Da mesma forma, estabeleceu-se como satisfatória a taxa de eficácia de 50% contra a doença e seus agravamentos (vale destacar que nenhuma vacina para diferentes doenças é 100% eficaz, e em geral taxas acima de 60 e 70% são consideradas boas).
“Esse era um recorte do mínimo necessário para que houvesse um impacto real em hospitalizações e mortes”, diz Pasternak.
A microbiologista explica que, por questões de custos, seria inviável realizar um teste clínico de fase 3, que reúne milhares de participantes, para avaliar também a capacidade de prevenir a transmissão de uma doença cujos sintomas podem não aparecer, caso dos pacientes assintomáticos de Covid-19.
“Por esse motivo, a maneira mais fácil e mais rápida foi desenhar os testes clínicos para medir se a vacina previne a doença, e não para saber se ela poderia impedir a transmissão do vírus”, conclui.
Os esperados efeitos esterilizantes
Bloquear totalmente o contágio e as infecções, com a chamada imunidade esterilizante, é a ambição de quem trabalha com imunização. “Essa é a vacina dos sonhos, que impede que se passe a doença adiante”, diz Pasternak.
Mas é possível esperar esse efeito nos produtos já em uso contra a Covid-19? De acordo com Renato Kfouri, ainda faltam evidências. “Mas com as vacinas atuais, como a da Pfizer e da Moderna, que têm em torno de 95% de eficácia, a disseminação diminui de maneira muito significativa”, diz.
Até porque, quando se controla a gravidade da doença, o indivíduo tem menos sintomas, tosse menos, espirra menos – e consequentemente espalha menos o vírus. “Mas, no futuro, as novas gerações das vacinas contra Covid-19 podem vir a ter essa capacidade esterilizante sim”, acredita o médico.

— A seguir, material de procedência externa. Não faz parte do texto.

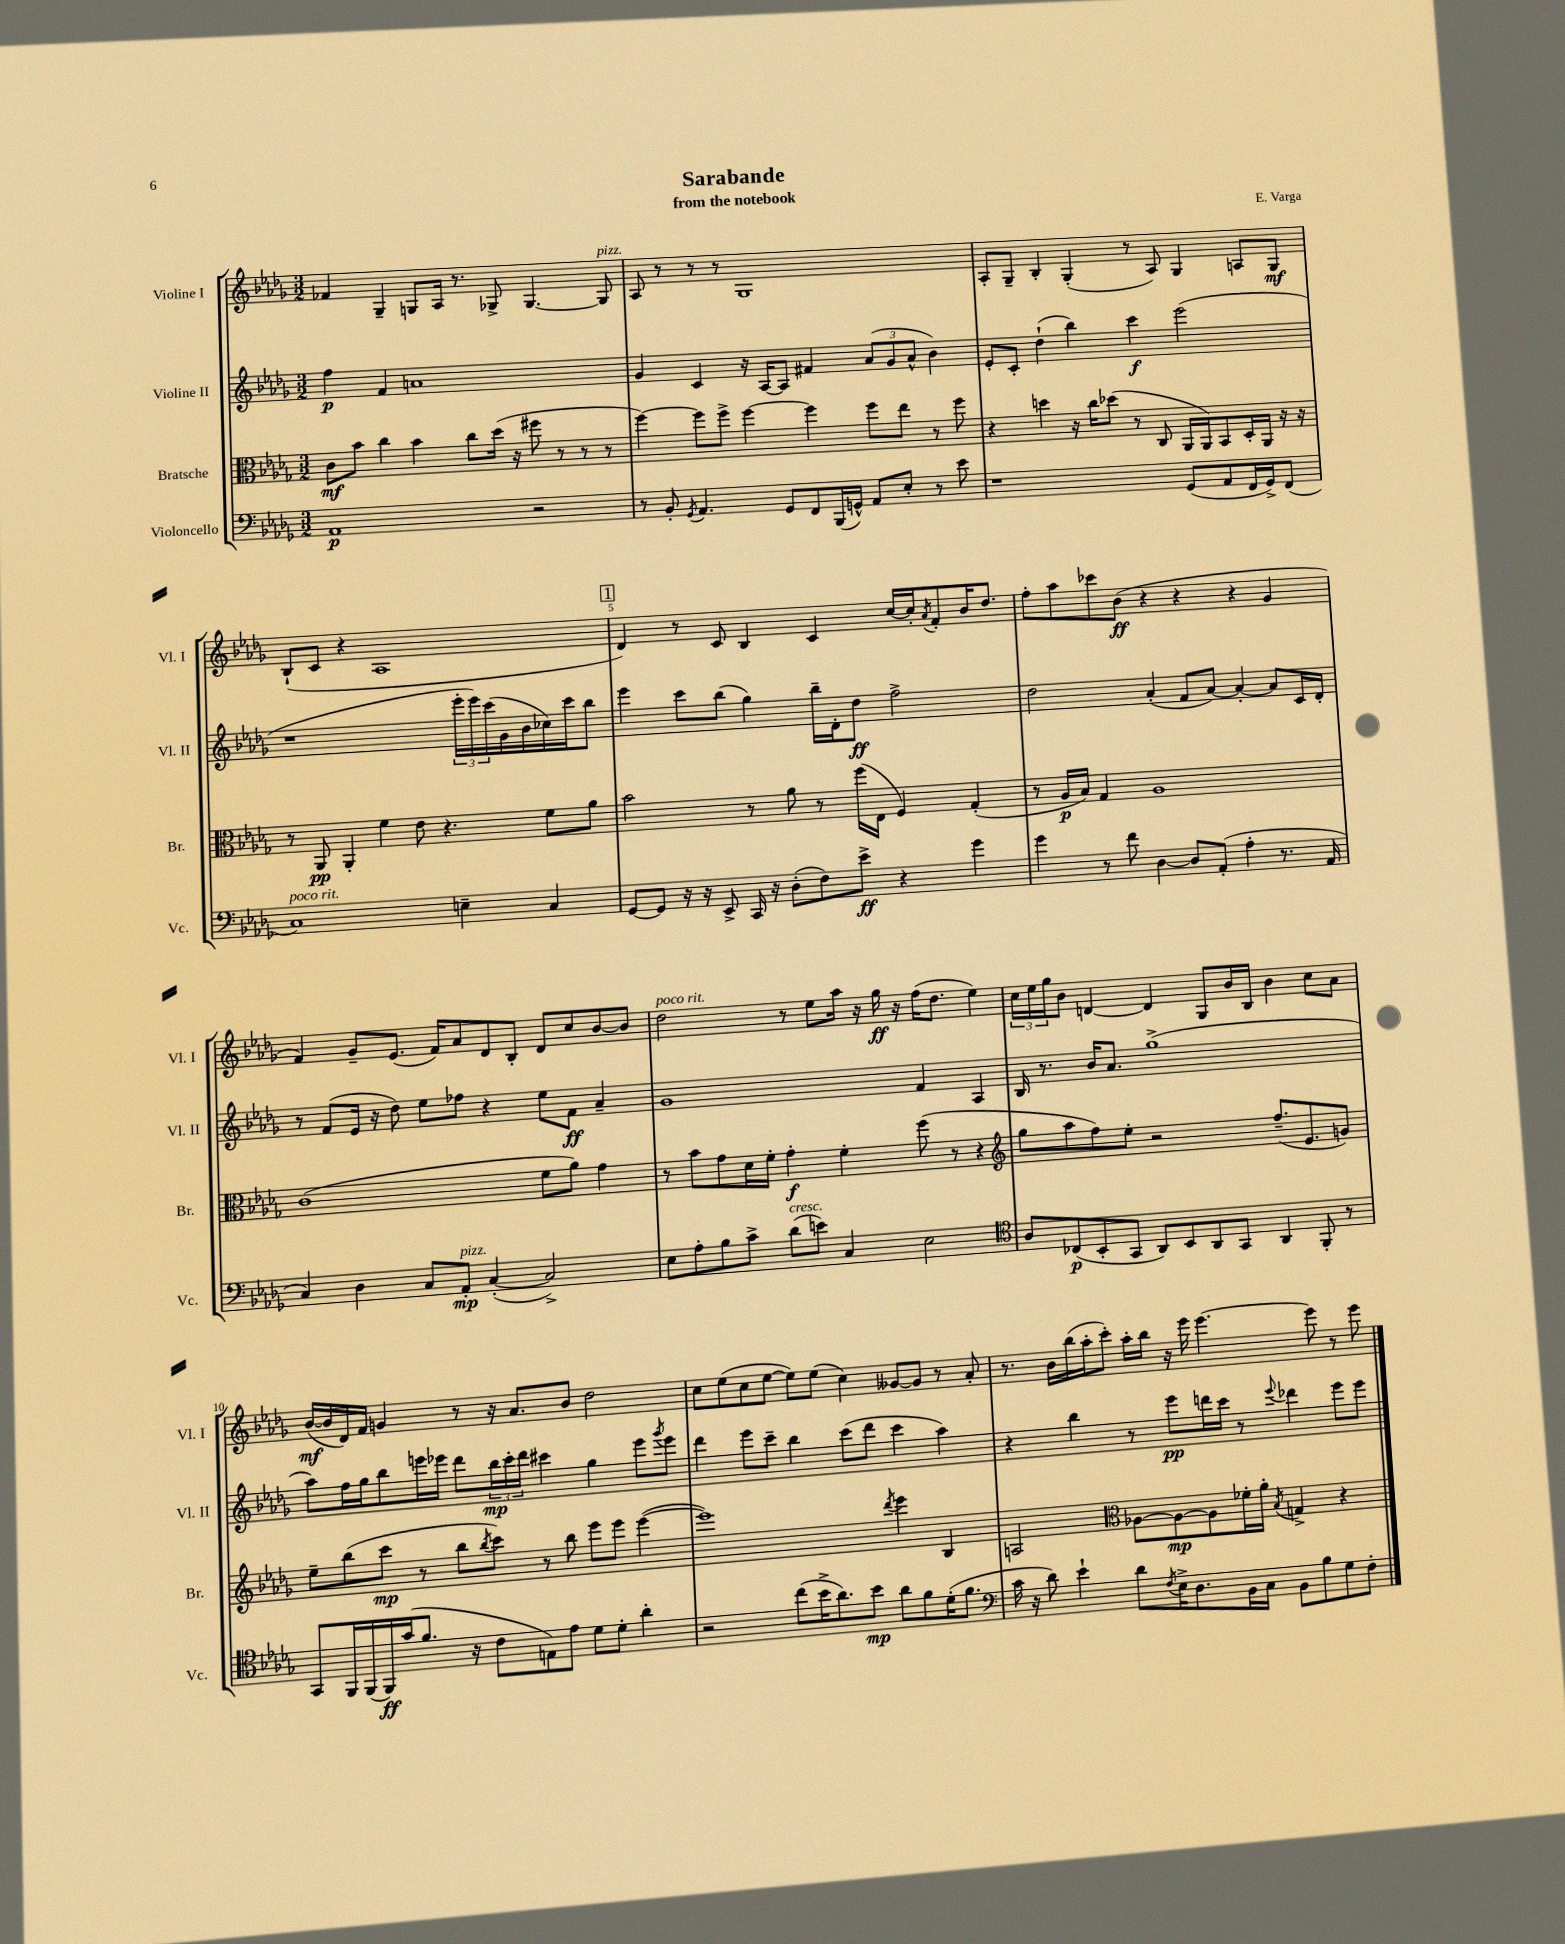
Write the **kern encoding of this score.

**kern	**kern	**kern	**kern
*staff4	*staff3	*staff2	*staff1
*clefF4	*clefC3	*clefG2	*clefG2
*k[b-e-a-d-g-]	*k[b-e-a-d-g-]	*k[b-e-a-d-g-]	*k[b-e-a-d-g-]
*M3/2	*M3/2	*M3/2	*M3/2
1AA-	8c	4ff	4f-
.	8b-	.	.
.	4cc	4f	4G-~
.	4b-	1a	8G
.	.	.	16A-
.	.	.	8.r
.	8cc	.	.
.	(16dd-	.	8G-^
.	16r	.	.
2r	8ff#	.	[4.G-
.	8r	.	.
.	8r	.	.
.	8r	.	8G-]
=	=	=	=
8r	[4ff)	4g-	8A-
8BB-'	.	.	8r
8qGG-	.	.	.
4.AA-	8ff]	4c	8r
.	8ff^	.	8r
.	[4ff	16r	1G-
.	.	[16A-	.
8GG-	.	8A-]	.
8FF	4ff]	4f#	.
(16BBB-	.	.	.
16GG^^)	.	.	.
8AA-	8ff	(12a-	.
.	.	12g-	.
8E-'	8ee-	.	.
.	.	12a-^^	.
8r	8r	4b-)	.
8e-	8ff	.	.
=	=	=	=
1r	4r	8e-'	8A-'
.	.	8c'	8G-~
.	4dd	(4dd-`	4B-'
.	16r	4bb-)	(4G-'
.	16cc	.	.
.	(8dd-	.	.
.	8r	4ccc	8r
.	8C	.	8A-)
(8GG-	16AA-	(2eee-	4G-
.	16AA-)	.	.
8AA-	8BB-	.	.
16FF	16D-'	.	8A
16GG-^)	16AA-	.	.
(8FF	16r	.	8G-
.	16r	.	.
=	=	=	=
1C)	8r	1r	(8B-`
.	8AA-	.	8c
.	4AA-'	.	4r
.	4f	.	1A-
.	8e-	.	.
.	4.r	.	.
4E~	.	24eee-'	.
.	.	24eee-)	.
.	.	(24ccc	.
.	.	16g-	.
.	.	16b-	.
4C	8f	16cc-)	.
.	.	16ccc	.
.	8a-	8bb-	.
=	=	=	=
[8GG-	2b-	4eee-	4d-)
8GG-]	.	.	.
16r	.	8ccc	8r
16r	.	.	.
8EE-^	.	(8bb-	8c
16CC	8r	4gg-)	4B-
16r	.	.	.
(8D-'	8a-	.	.
8F)	8r	16bb-~	4c
.	.	16d-'	.
8e-^	(16ff	8dd-	.
.	16E-	.	.
4r	4F)	2ff^	[16cc
.	.	.	16cc']
.	.	.	8qa-
.	.	.	8f'
4g-	(4G-'	.	16b-
.	.	.	8.dd-
=	=	=	=
4g-	8r	2dd-	8ff'
.	16A-	.	8aa-
.	16B-)	.	.
8r	4G-	.	8ccc-
8f	.	.	(8b-
[4D-	1A-	(4a-'	4r
8D-]	.	8f	4r
(8AA-'	.	[8a-)	.
4A-'	.	4a-'_	4r
8.r	.	8a-]	4g-
.	.	16c	.
16AA-	.	16d-'	.
=	=	=	=
4C)	(1c	8r	4f)
.	.	(8f	.
4D-	.	16e-	8g-~
.	.	16r	.
.	.	8dd-)	(8.e-
8C	.	8ee-	.
.	.	.	16f)
8AA-'	.	8ff-	8a-
([4C'	.	4r	8d-
.	.	.	8B-'
2C^])	8f	8ee-	8d-
.	8a-)	8f	8cc
.	4g-	4a-~	[8b-
.	.	.	8b-]
=	=	=	=
8E-	8r	1g-	2dd-
8A-'	8b-	.	.
8B-	8g-	.	.
8c^	16d-	.	.
.	16f'	.	.
(8d-	4g-'	.	8r
8e)	.	.	8ee-
4C	4f'	.	16aa-
.	.	.	16r
.	.	.	16gg-
.	.	.	16r
2E-	(8ff	4f	(16ff
.	.	.	8.dd-
.	8r	.	.
.	4r	4A-	4ee-)
=	=	=	=
*clefC4	*clefG2	*	*
8A-	8gg-	16B-	24cc
.	.	.	24ee-
.	.	8.r	.
.	.	.	24gg-
(8C-	8aa-	.	8b-
8BB-'	8ff)	16b-	[4d
.	.	8.a-	.
8GG-	8ee-'	.	.
8AA-)	2r	(1gg-^	4d]
8BB-	.	.	.
8AA-	.	.	8G-
8GG-	.	.	16b-
.	.	.	16B-
4AA-	(8.ff~	.	4b-
.	8.e-	.	.
8FF'	.	.	8cc
8r	8g)	.	8a-
=	=	=	=
8GG-	8ee-~	8aa-)	([16b-
.	.	.	16b-]
16FF	(8bb-	16ff	16d-)
(16FF	.	16gg-	16f
16FF)	8ccc	8bb-	4g
(16g-	.	.	.
8.f	8r	16eee	.
.	.	16eee-	.
.	8bb-	8ddd-	8r
16r	.	.	.
.	8qbb-	.	.
8c	8ccc)	24bb-	16r
.	.	24ccc'	.
.	.	.	8.a-
.	.	24ddd-	.
8E)	8r	4ccc#	.
8e-	8bb-	.	8b-
8d-	8eee-	4gg-	2dd-
8d-'	8eee-	.	.
4a-'	([4eee-	8eee-	.
.	.	8qggg-	.
.	.	8eee-	.
=	=	=	=
2r	1eee-])	4ddd-	8cc
.	.	.	(8ee-
.	.	8eee-	8cc
.	.	8ccc~	[8ee-
(8cc	.	4bb-	8ee-])
16b-^	.	.	(8ee-
8.a-)	.	.	.
.	.	(8ccc	4cc)
8b-	.	8ddd-	.
.	8qddd-	.	.
8a-	4eee-	4ccc	[8g--
8f	.	.	8g--]
(16d-'	4B-	4aa-)	8r
8.f	.	.	.
.	.	.	8a-'
=	=	=	=
*clefF4	*	*	*
16c	2A	4r	8.r
16r	.	.	.
8d-)	.	.	.
.	.	.	16b-
4e-`	.	4bb-	(16bb-
.	.	.	16aa-'
.	.	.	8ccc')
*	*clefC3	*	*
8d-	[8A-	8r	16aa-'
.	.	.	16bb-
8qF	.	.	.
16E-^	8A-_	8eee-	16r
8.D-	.	.	16eee-
.	8A-]	16ddd	[4.eee-
.	.	16ccc	.
16BB-	16f-'	8r	.
16C	16a-'	.	.
.	8qB-	8qqeee-	.
8BB-	4G^	4ddd-	.
8B-	.	.	8eee-]
8G-	4r	8eee-	8r
8F'	.	8eee-	8eee-
==	==	==	==
*-	*-	*-	*-
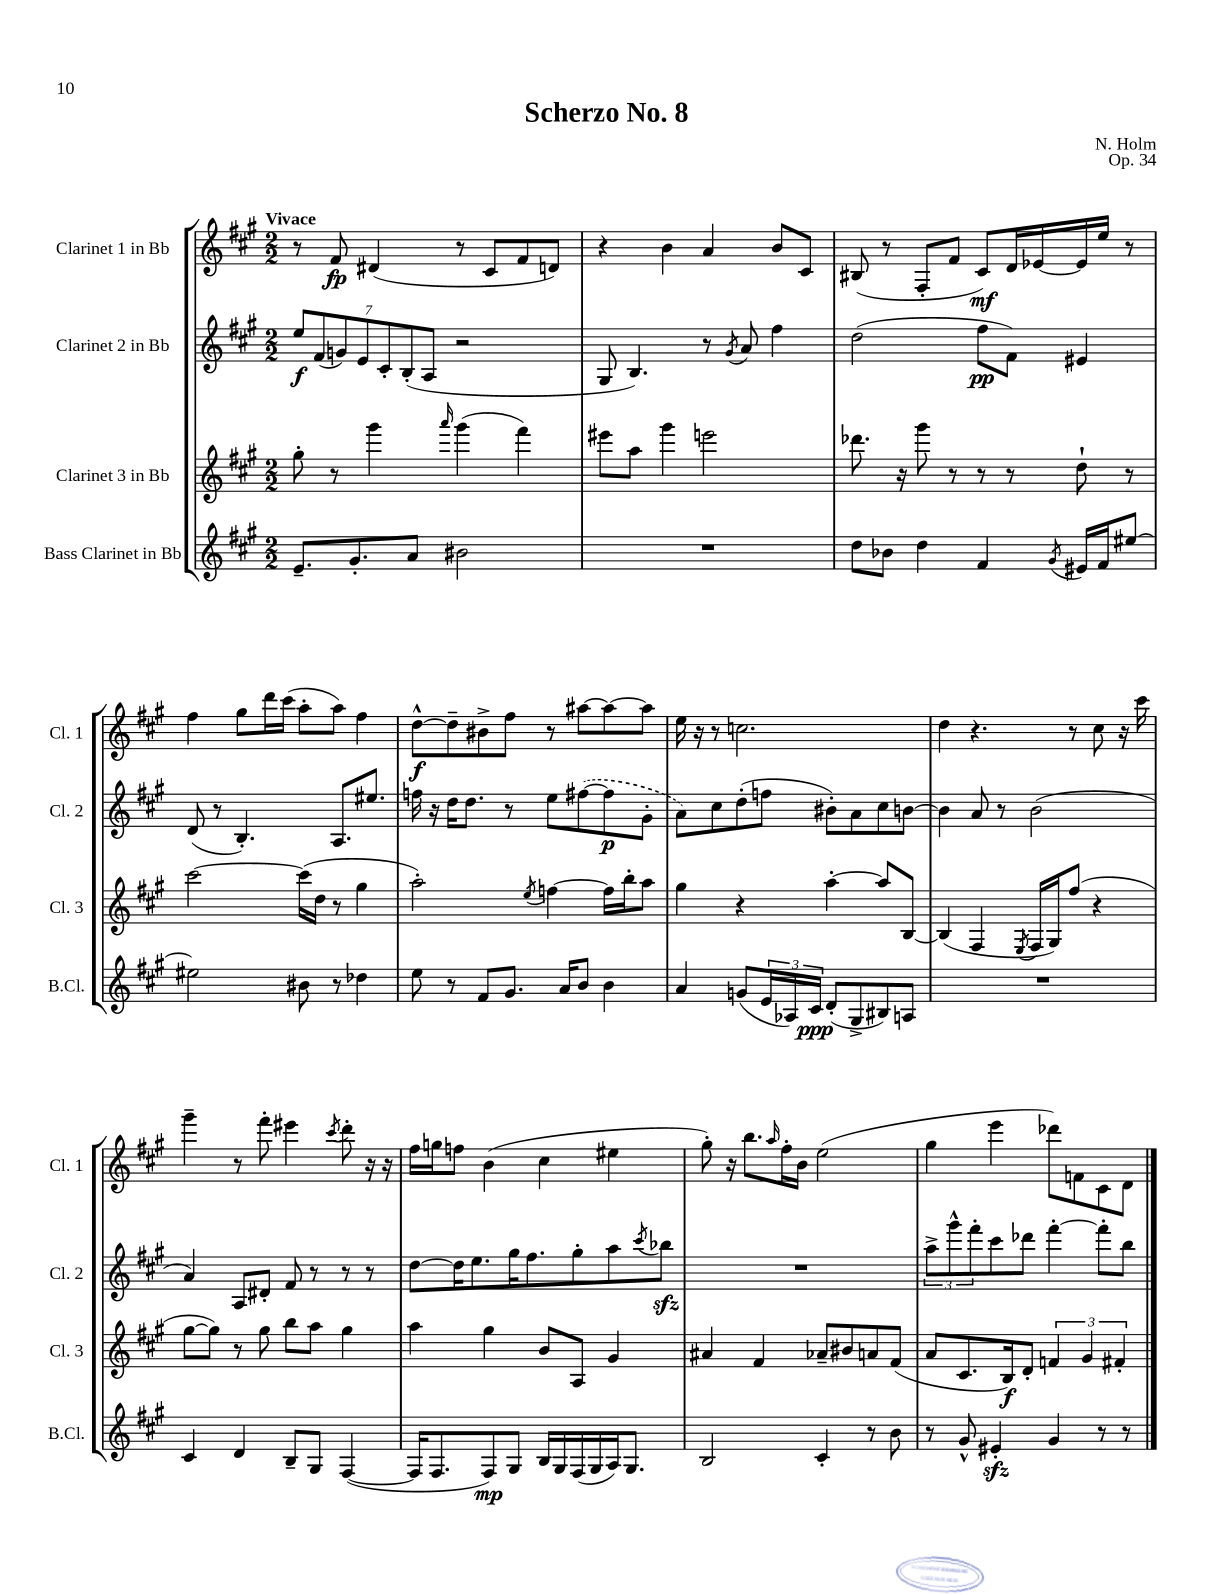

O efeito da vacinação nos sintomas pós-Covid-19
Embora ainda com cautela, cientistas começam a investigar se tomar a vacina seria capaz de proporcionar uma trégua em sequelas como falta de ar, dores e cansaço, que muitas vezes se estendem por meses após a cura da doença.
Um estudo observacional feito na Universidade de Bristol, no Reino Unido, por exemplo, avaliou as queixas de 44 pacientes antes e depois de um mês de imunizados. Quando comparado aos participantes não vacinados, esse grupo relatou um pequeno alívio geral.
“Do ponto de vista fisiológico não faz sentido que a vacina tenha impacto na melhora dos sintomas de quem teve a doença”, diz Renato Kfouri. Para chegar a uma conclusão como essa, continua o infectologista, teria que haver um estudo controlado, com um número grande de indivíduos, comparando vacina e placebo, o que ainda não ocorreu. “Por enquanto só se pode dizer que pessoas que tiveram Covid-19 e se vacinaram, com certeza vão desenvolver uma resposta imunológica mais sustentada, evitando nova contaminação”, complementa Rafael Dhália.